Feynman (before he worked on QED), created a classical relativistic but nonlocal many-particle theory, With the right (''absorbing'') boundary conditions you get more or less classical electrodynamics. But (like any classical multiparticle picture I have seen) its interpretation defies any rational sense of physics. In the present case, the dynamics of any particle depends on the past and future paths of all other particles!

Eric Gourgoulhon who discusses the theory in his book ''Special Relativity in General Frames'', mentions on p. 375 the disadvantage that it leads to integro-differential equations that have no well-defined Cauchy problem. This leads to interpretational difficulties.

7. A. Neumaier says:

That's not true. They only make use of the bracket relations, which are the same in the classical and the quantum formalism. They even emphasize this explicitely in their paper.

On p.363 of their paper in Reviews of Modern Physics 35.2 (1963), 350, they say explicitly:

The situation in quantum mechanics is much less clear because there a particle does not have a definite trajectory; that is, an exact value for its position at each time.

and then go on making plausibility arguments only (and say so almost explicitly on p.364 just before Section IV). The bulk of their paper is fully classical reasoning based on trajectories, and the summary on p.370 explicitly restricts the main conclusion to the classical case.

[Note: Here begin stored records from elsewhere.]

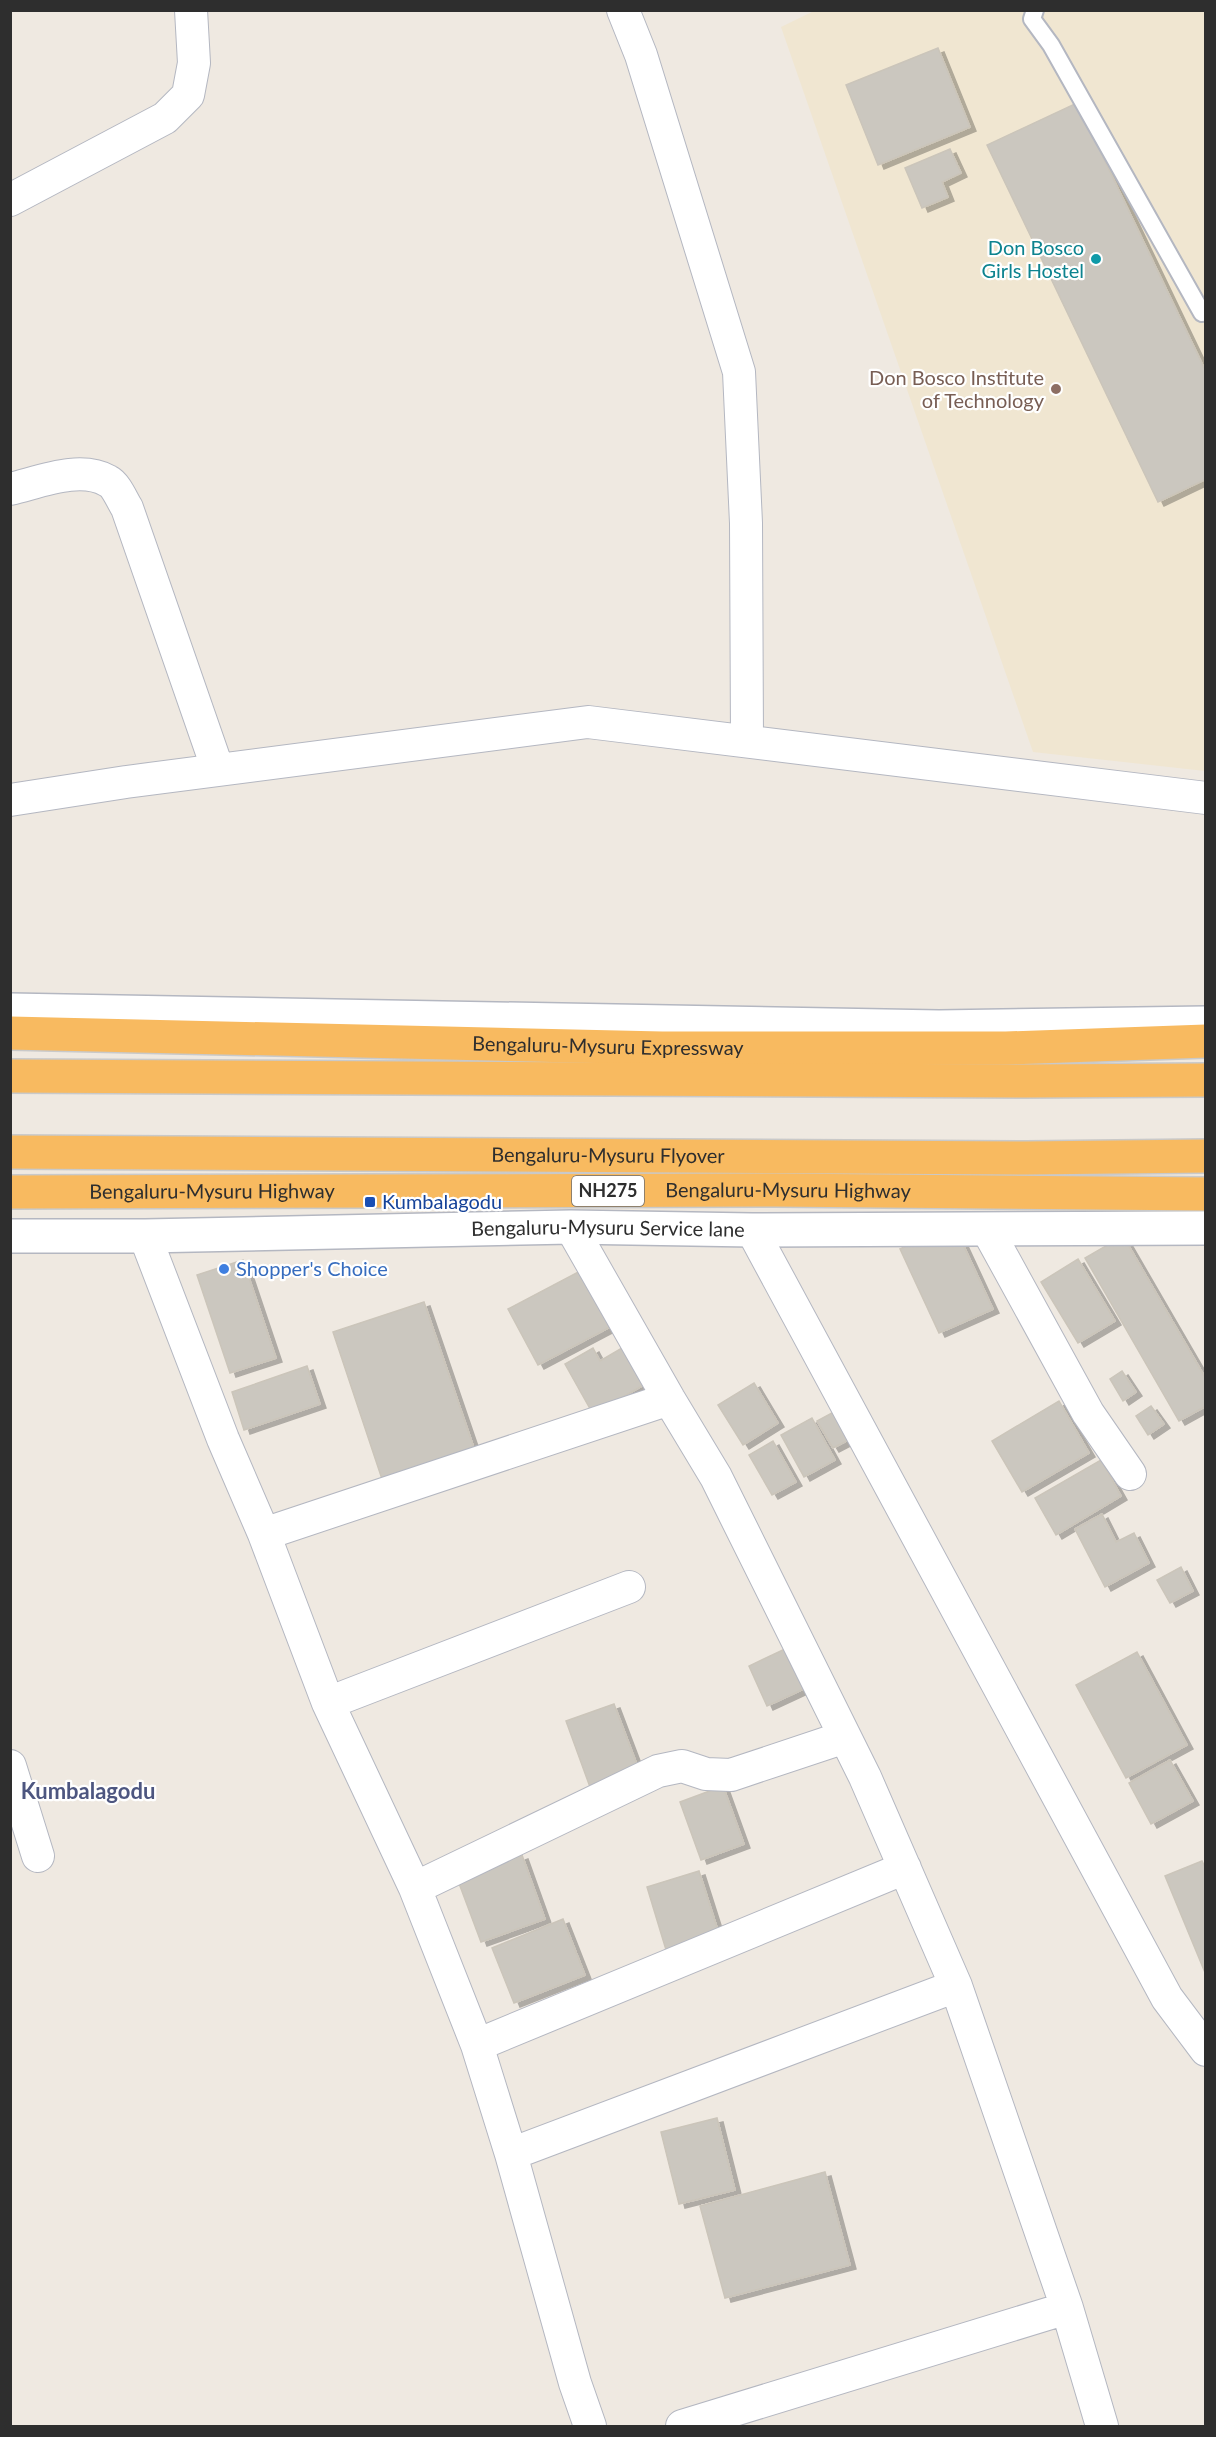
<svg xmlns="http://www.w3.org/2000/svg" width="1216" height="2437" viewBox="0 0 1216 2437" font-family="Lato,sans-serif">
<defs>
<filter id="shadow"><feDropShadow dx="6" dy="4" stdDeviation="0" flood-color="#0004"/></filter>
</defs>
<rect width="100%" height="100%" fill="#efe9e1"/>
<path fill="#f0e6d1" d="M816 10 1205 11V771L1033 752 781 27Z"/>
<path fill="#cbc7bf" stroke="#cbc5ba" stroke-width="1.5" filter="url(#shadow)" d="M938 48 970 127 878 165 846 85Z
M1077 103 1206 372V479L1158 502 987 145Z
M950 149 961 173 942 182 948 197 922 208 905 168Z
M954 1225 993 1309 939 1333 900 1249Z
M1123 1236 1206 1379V1406L1179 1421 1085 1258Z
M1078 1259 1115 1321 1078 1343 1041 1282Z
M243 1260 276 1358 230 1373 197 1275Z
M584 1269 614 1325 538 1365 508 1309Z
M424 1302 475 1451 383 1482 333 1332Z
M627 1345 649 1382 593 1414 565 1364 593 1348 600 1361Z
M307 1366 320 1404 244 1430 232 1392Z
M1122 1371 1136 1392 1123 1401 1110 1379Z
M754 1383 778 1423 743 1445 718 1405Z
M1059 1401 1089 1453 1022 1492 992 1441Z
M1151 1406 1164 1424 1148 1435 1136 1416Z
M843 1407 858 1435 833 1448 817 1421Z
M812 1418 835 1460 804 1477 781 1435Z
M773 1441 796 1482 772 1495 749 1455Z
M1101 1460 1121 1496 1056 1535 1035 1498Z
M1102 1514 1116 1542 1134 1533 1149 1563 1105 1587 1075 1529Z
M1181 1567 1193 1591 1170 1603 1157 1580Z
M787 1648 806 1688 767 1706 749 1666Z
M1137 1652 1187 1745 1126 1778 1076 1685Z
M614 1704 639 1770 590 1787 566 1721Z
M1170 1760 1193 1801 1151 1824 1129 1783Z
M723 1786 744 1844 701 1860 680 1802Z
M522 1855 545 1919 481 1942 457 1878Z
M1202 1861 1206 1869V1975L1165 1876Z
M699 1871 720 1937 667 1953 647 1887Z
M563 1919 585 1975 514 2003 492 1948Z
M717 2118 735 2190 679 2204 661 2132Z
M825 2172 850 2265 725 2298 700 2206Z"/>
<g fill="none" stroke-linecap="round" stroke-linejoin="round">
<g stroke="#b4b7c1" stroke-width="20">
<path id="service" d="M1035 10 1032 19 1051 45 1202 313"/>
</g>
<g stroke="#b4b7c1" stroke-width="34">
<path id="minor" d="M623 10 641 55 739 372 746 523 747 741
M10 200 165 118 188 95 194 63 191 10
M10 489C40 482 80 465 108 481 116 485 122 500 127 508L218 770
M10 800 126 782 588 722 1206 798
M571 1227 669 1399 716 1477 865 1777 956 1986 1067 2308 1102 2426
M987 1229 1088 1413 1130 1474
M752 1230 1167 1998 1206 2050
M145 1236 223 1439 264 1534 328 1703 415 1888 477 2045 511 2154 575 2383 590 2426
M264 1534 669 1399
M328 1703 629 1587
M10 1766 38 1856
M415 1888 658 1771 682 1766 706 1774 731 1775 845 1737
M477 2045 905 1868
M511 2154 956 1986
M682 2426 1067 2308"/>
</g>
<g stroke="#b4b7c1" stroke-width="36">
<g id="tertiary">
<path d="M10 1010 939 1027 1206 1023"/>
<path id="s1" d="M10 1236H145L571 1227 752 1230 1206 1228"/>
</g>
</g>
<g stroke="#c9c9c9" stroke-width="36">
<g id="trunk">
<path id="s2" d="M10 1033 662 1048H1006L1206 1041"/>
<path d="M10 1076 1026 1081 1206 1080"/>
<path id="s3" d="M10 1152 1026 1158 1206 1156"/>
<path id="s4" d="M10 1192 775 1190 1206 1194"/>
</g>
</g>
<use href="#service" stroke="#fff" stroke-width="16"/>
<use href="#minor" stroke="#fff" stroke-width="32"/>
<use href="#tertiary" stroke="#fff" stroke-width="33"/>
<use href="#trunk" stroke="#f8ba60" stroke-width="33"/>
</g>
<circle fill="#0f9aa8" stroke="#fff" stroke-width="2" cx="1096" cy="259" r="6"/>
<circle fill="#8d6e63" stroke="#fff" stroke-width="2" cx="1056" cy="389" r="6"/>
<rect fill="#1a4fb4" stroke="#fff" stroke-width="2" x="364" y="1196" width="12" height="12" rx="3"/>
<circle fill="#3f7fe0" stroke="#fff" stroke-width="2" cx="224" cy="1269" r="6"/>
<g text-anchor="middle" stroke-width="4.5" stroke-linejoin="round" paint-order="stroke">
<rect fill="#fff" stroke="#6d6d6d" stroke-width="1.5" x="572" y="1176" width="72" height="30" rx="4.5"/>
<g font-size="18" font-weight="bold" fill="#2e2e2e">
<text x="608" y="1197">NH275</text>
</g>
<g font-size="20" fill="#0d838f" stroke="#fff" text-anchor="end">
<text x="1084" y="255">Don Bosco<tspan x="1084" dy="23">Girls Hostel</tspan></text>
</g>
<g font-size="20" fill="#785e54" stroke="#fff" text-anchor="end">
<text x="1044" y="385">Don Bosco Institute<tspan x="1044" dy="23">of Technology</tspan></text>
</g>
<g font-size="20" fill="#2e2e2e" stroke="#fff">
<text dy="7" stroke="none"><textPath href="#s2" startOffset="598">Bengaluru-Mysuru Expressway</textPath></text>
<text dy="7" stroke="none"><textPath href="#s3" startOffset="598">Bengaluru-Mysuru Flyover</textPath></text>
<text dy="7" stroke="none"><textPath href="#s4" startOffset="778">Bengaluru-Mysuru Highway</textPath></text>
<text dy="7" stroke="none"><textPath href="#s4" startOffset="202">Bengaluru-Mysuru Highway</textPath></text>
<text dy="7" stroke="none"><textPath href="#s1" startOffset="598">Bengaluru-Mysuru Service lane</textPath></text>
</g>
<g font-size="20" fill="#164399" stroke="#fff" text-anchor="start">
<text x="382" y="1209">Kumbalagodu</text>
</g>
<g font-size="20" fill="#366cbe" stroke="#fff" text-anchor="start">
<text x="236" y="1276">Shopper's Choice</text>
</g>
<g font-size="22" font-weight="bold" fill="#4d5680" stroke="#fff">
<text x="88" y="1799">Kumbalagodu</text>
</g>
</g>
<rect width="1216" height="2437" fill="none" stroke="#2e2e2e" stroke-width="24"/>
</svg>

Indeed, in the quantum case there are counterexamples. See the topic ''Is there a multiparticle relativistic quantum mechanics?'' from Chapter B1 of my theoretical physics FAQ.

8. DrDu says:

If I understand you correctly, you are claiming that the quasi particles making up anyons are distinguishable?

9. DrDu says:

As I see from the Abstract, they rule out parastatistics, not anyons. These two exotic statistics should not be confused. Parastatistics is based on the symmetric group, anyons are based on the braid group.

This paper is one famous example of a paper where the abstract contains a claim (in this case a wrong one) which is not found in the paper itself.

10. Demystifier says:

If I understand you correctly, you are claiming that the quasi particles making up anyons are distinguishable?

Not exactly. In principle, if you could turn off the interaction that makes them behave as anyons, then they could be distinguishable. But in the case where anyons are actually realized, and the only such currently known case is the fractional Hall effect, I'm not sure that you can turn off the interaction without destroying the quasi-particles themselves.